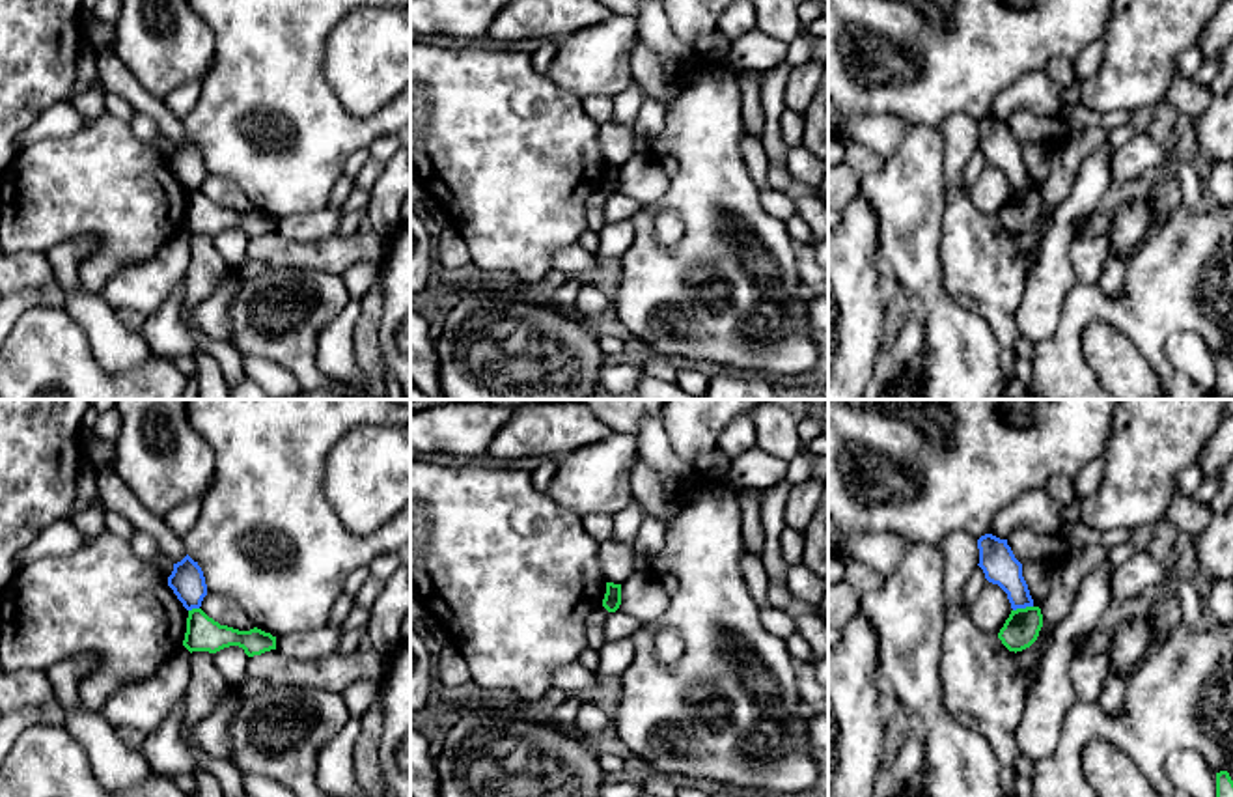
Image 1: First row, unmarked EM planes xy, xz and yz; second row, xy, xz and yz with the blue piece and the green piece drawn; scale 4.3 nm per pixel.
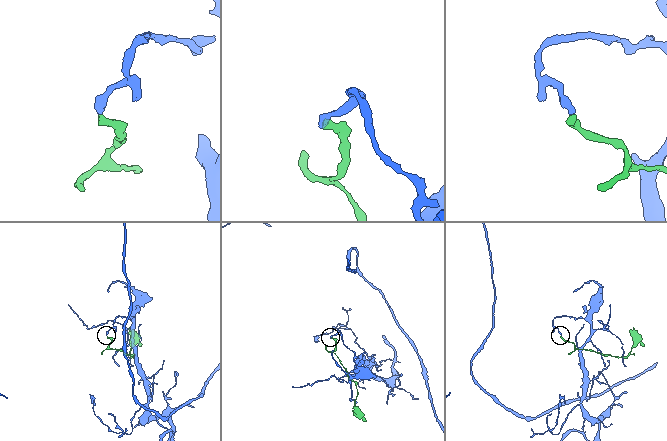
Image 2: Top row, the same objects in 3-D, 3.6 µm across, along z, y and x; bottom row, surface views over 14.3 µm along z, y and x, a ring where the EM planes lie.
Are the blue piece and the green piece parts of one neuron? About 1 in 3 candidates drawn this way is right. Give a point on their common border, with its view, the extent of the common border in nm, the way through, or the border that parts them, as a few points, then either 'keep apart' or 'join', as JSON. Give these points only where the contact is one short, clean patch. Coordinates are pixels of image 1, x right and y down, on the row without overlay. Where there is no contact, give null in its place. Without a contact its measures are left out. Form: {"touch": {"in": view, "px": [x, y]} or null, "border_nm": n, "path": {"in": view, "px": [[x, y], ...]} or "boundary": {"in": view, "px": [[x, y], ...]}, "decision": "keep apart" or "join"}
{"touch": {"in": "yz", "px": [1023, 189]}, "border_nm": 90, "boundary": {"in": "yz", "px": [[1032, 187], [1013, 193]]}, "decision": "keep apart"}

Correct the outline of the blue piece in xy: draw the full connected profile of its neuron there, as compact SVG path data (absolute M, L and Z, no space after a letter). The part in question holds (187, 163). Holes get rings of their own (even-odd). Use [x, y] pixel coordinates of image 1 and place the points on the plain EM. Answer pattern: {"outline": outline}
{"outline": "M188 136L181 144L173 146L168 168L187 192L200 190L207 177L203 153Z"}

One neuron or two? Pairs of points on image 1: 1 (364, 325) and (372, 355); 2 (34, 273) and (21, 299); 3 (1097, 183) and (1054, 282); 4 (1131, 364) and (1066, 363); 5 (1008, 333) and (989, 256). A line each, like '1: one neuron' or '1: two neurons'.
1: one neuron
2: two neurons
3: one neuron
4: two neurons
5: one neuron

:::::

EXERCISE DIRECTIONS » Using the records above, gather all lines where the string "planes" is present.

TASK RESPONSE »
Image 1: First row, unmarked EM planes xy, xz and yz; second row, xy, xz and yz with the blue piece and the green piece drawn; scale 4.3 nm per pixel.
Image 2: Top row, the same objects in 3-D, 3.6 µm across, along z, y and x; bottom row, surface views over 14.3 µm along z, y and x, a ring where the EM planes lie.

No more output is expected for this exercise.